WHAT TO PRODUCE -
Answer these questions from the LoKiFormer abstract:
1. Which two modules does LoKiFormer add to the standard decoder?
2. What does mixture-of-experts implicitly couple?
3. How much faster than baseline models does LoKiFormer converge in pretraining?

SUPPLIED TEXT -
━━━━━━━━━━━━━━━━━━━━

LoKiFormer: Locality-aware Attention with Decoupled Knowledge Memory for Efficient Large Language Model Pretraining
Abstract
Large language models (LLMs) have achieved remarkable breakthroughs across various applications. However, their architectures remain inefficient in pretraining due to two main limitations: (i) self-attention lacks an explicit inductive bias for locality, leading to redundant modeling of sequence-internal local information; (ii) mixture-of-experts (MoE) implicitly couples knowledge storage with computational pathways, hindering flexible access to sequence-external global knowledge. To overcome these limitations, we propose LoKiFormer, a novel LLM architecture that augments the standard decoder with two dedicated modules: 1) Local Fusion Attention (LFA), which incorporates a convolutional fusion to attention, explicitly capturing local patterns and allowing the attention to operate on more informative representations; 2) Knowledge Memory Module (KMM), which introduces a parametric key–value memory that explicitly stores global knowledge in addressable slots, decoupling storage from computation and enabling direct knowledge retrieval. Together, these modules enable LoKiFormer to achieve more efficient and effective integration of information at both levels. Experimental results show that LoKiFormer converges 1.33x faster in pre-training than baseline models, underscoring its superiority over existing LLM architectures.

━━━━━━━━━━━━━━━━━━━━

INPUT DATA -
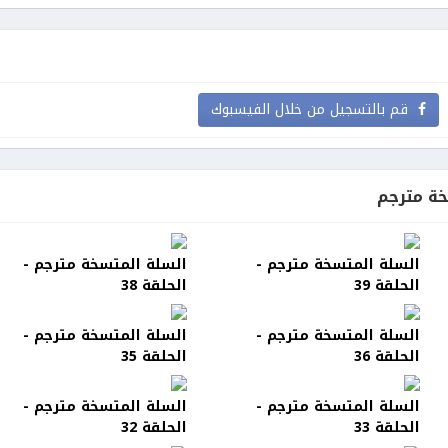
قم بالتسجيل من خلال الفيسبوك
ة مترجم
السلة المتسخة مترجم -
السلة المتسخة مترجم -
الحلقة 39
الحلقة 38
السلة المتسخة مترجم -
السلة المتسخة مترجم -
الحلقة 36
الحلقة 35
السلة المتسخة مترجم -
السلة المتسخة مترجم -
الحلقة 33
الحلقة 32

━━━━━━━━━━━━━━━━━━━━

RESPONSE BELOW -
1. Local Fusion Attention (LFA) and the Knowledge Memory Module (KMM).
2. Knowledge storage with computational pathways.
3. 1.33x faster.